Imagination, liberté, diversité, enthousiasme sont les premiers mots qui viennent à l’esprit si l’on veut parler de la musique et de la carrière de Monic Cecconi-Botella. Il faudrait y ajouter aussi une vive intelligence très ouverte sur toutes les activités qui peuvent découler de son instinct musical et un goût du travail rigoureux hors normes. Et puis, bien sûr, il y a l’inspiration et la passion, qui sous-tendent toutes ces qualités, expliquant la place particulière que la compositrice, conférencière, chef d’orchestre et organisatrice tient dans le paysage de la création contemporaine. Au Conservatoire de Paris, elle fut l’élève d’Yvonne Lefébure*, Germaine Mounier, Maurice Duruflé, Simone Plé-Caussade, Jean Rivier et Henri Dutilleux et en sortit avec les prix d’harmonie, contrepoint, fugue, composition, ponctués en 1966 par un premier grand prix de Rome de composition musicale. Sur ces bases enviables, elle a bâti une œuvre riche d’une quarantaine de partitions touchant à de très nombreuses formes et à des instruments très divers, piano, trombone, contrebasse, violoncelle, violon, ondes Martenot, percussions, orgue, guitare, orchestre, sans oublier sept opéras dont trois pour enfants. Professeure d’analyse musicale au Conservatoire de Paris, elle a été partie prenante de l’important mouvement de l’Itinéraire au milieu des années 1970, a créé l’ensemble orchestral Thèmes et variations, puis l’Ensemble orchestre du Luberon, région où elle est aujourd’hui installée et où elle anime conférences et master classes, en travaillant à la promotion de jeunes chanteurs à travers la structure EOL-Les Saisons de la voix, avec la collaboration de très grands noms de l’art lyrique. Les multiples facettes de cette personnalité brillante et dynamique se retrouvent naturellement dans sa musique marquée d’un sens aigu et quasi berliozien des couleurs instrumentales et de leur rapport aux voix, comme en témoigne, exemple parmi tant d’autres, son bel opéra Il signait… Vincent, sur la vie de Van Gogh, qui fut créé au Grand Théâtre de Tours et dont le montage fit l’objet d’un documentaire de FR3. M. Cecconi-Botella est force vive de la création et de la vie musicale de notre temps.
Gérard MANNONI
■ ASSOCIATION FEMMES ET MUSIQUE, Compositrices françaises au XXe siècle, Sampzon, Delatour France, 2007.
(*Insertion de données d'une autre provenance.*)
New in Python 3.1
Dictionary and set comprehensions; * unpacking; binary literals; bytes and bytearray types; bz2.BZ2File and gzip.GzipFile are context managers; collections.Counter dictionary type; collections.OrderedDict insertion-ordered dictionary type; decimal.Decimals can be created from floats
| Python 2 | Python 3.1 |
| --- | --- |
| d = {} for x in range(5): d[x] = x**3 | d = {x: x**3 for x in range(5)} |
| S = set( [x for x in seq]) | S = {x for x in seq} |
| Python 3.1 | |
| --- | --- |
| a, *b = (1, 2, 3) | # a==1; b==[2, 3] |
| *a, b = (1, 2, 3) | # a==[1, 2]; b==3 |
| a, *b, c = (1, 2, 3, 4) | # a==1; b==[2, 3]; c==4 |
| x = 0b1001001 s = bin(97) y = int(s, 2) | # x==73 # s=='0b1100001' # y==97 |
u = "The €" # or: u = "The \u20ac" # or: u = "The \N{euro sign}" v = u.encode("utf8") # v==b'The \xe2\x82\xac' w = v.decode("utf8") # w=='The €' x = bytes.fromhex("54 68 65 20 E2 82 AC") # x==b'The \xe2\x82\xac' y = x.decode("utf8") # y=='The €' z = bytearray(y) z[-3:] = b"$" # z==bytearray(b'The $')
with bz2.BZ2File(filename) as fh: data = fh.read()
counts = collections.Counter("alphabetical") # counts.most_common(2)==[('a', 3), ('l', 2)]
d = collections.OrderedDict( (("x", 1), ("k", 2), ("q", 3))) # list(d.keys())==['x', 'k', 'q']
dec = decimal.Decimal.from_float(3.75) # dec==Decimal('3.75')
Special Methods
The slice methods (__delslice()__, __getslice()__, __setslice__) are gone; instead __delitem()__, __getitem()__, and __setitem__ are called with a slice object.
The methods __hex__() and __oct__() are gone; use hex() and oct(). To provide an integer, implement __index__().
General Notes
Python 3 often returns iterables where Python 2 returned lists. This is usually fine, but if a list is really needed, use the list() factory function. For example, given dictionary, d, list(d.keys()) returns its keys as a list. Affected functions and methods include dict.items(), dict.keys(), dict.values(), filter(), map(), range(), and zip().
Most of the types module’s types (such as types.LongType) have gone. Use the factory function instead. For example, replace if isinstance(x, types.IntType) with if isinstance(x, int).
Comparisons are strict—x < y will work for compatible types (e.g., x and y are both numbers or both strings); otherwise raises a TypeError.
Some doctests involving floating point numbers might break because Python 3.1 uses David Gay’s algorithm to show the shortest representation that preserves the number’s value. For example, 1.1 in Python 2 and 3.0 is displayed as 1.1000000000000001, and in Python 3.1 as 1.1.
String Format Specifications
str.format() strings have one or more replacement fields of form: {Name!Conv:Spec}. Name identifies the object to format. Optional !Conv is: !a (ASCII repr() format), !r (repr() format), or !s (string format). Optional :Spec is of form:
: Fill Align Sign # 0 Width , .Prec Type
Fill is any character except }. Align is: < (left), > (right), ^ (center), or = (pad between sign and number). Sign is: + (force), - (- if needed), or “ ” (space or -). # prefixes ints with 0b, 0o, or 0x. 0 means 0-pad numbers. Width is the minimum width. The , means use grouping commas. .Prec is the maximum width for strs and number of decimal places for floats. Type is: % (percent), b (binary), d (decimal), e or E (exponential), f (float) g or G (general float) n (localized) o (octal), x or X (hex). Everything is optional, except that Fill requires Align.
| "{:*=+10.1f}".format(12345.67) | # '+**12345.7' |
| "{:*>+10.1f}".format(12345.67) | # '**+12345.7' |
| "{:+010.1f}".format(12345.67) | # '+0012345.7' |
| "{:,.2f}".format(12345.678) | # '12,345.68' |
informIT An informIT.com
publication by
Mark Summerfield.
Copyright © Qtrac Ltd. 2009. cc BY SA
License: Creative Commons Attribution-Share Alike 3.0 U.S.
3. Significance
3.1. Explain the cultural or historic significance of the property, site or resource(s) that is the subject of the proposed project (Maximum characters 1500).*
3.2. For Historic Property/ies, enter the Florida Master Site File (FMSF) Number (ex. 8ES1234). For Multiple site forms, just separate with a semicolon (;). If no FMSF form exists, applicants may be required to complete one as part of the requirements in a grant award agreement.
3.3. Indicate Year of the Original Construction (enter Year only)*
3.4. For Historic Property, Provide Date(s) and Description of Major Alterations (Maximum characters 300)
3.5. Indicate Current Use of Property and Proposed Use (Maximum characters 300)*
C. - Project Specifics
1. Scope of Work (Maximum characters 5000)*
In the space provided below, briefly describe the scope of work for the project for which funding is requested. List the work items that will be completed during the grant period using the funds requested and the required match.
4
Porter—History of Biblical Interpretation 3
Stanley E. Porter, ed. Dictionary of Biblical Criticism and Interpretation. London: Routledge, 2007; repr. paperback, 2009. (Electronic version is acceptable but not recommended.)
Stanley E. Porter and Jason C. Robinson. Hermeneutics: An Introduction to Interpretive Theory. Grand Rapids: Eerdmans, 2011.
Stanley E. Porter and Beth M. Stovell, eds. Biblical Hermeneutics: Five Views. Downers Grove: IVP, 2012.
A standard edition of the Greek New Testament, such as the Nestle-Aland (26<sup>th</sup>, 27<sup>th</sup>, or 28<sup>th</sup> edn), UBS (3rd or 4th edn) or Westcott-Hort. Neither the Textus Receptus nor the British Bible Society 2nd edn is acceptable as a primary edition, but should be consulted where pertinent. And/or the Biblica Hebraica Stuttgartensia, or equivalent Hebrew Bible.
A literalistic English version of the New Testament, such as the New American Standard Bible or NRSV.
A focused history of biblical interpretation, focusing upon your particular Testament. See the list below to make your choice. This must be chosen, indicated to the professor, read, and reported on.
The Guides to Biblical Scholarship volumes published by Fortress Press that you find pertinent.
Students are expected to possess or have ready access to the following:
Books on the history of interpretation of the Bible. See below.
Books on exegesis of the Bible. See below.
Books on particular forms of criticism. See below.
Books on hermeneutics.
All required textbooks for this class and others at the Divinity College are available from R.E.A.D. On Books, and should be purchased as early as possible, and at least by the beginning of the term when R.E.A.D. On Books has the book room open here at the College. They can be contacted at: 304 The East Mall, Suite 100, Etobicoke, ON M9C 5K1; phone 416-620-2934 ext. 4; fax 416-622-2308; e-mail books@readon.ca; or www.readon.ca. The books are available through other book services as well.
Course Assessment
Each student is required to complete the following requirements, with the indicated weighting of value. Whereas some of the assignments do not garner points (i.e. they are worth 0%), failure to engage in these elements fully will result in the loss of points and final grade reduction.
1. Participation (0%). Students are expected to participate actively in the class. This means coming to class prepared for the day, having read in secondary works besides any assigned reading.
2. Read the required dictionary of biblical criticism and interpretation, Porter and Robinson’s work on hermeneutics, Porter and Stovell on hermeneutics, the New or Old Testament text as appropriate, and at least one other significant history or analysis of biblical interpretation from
CEDERNA, Camilla [MILAN 1911 - ID. 1997]
Écrivaine et journaliste italienne.
Licenciée en lettres, Camilla Cederna fait ses débuts en tant que journaliste en 1939, pour le quotidien L’Ambrosiano, dans les pages « mode ». En 1956, L’Espresso lui confie la rubrique « Il lato debole » (« le côté faible »), qu’elle rédige jusqu’en 1976. En 1977, ses articles sont publiés en volume. D’autres sont réunis dans Nostra Italia del miracolo (« l’Italie du miracle », 1980), où elle met en relief, avec ironie et intelligence, les défauts de ses compatriotes. Elle écrit aussi des essais : Noi siamo le signore (« nous sommes les femmes », 1958), La voce dei padroni (« la voix des patrons », 1962), Signore e signori (« femmes et hommes », 1966), Maria Callas (1968), Le pervestite (« habillées avec perversion », 1968). Après l’attentat meurtrier de la piazza Fontana à Milan, le 12 décembre 1969, C. Cederna engage dans ses livres une vive polémique d’ordre politique : Pinelli, una finestra sulla strage (« Pinelli, une fenêtre sur le massacre », 1971), Sparare a vista (« tirer à vue », 1975), Giovanni Leone, la carriera di un presidente (1978). En 1980, elle publie ses mémoires, présentés par Grazia Cherchi, Il mondo di Camilla (« le monde de Camilla »), puis Casa nostra (« notre maison »). Suivront Viaggio nei misteri d’Italia (« voyage au cœur des mystères italiens », 1983), Vicino e distante (« de près et de loin », 1984), De gustibus (1987) et Il meglio di Camilla Cederna (« le meilleur de Camilla Cederna »).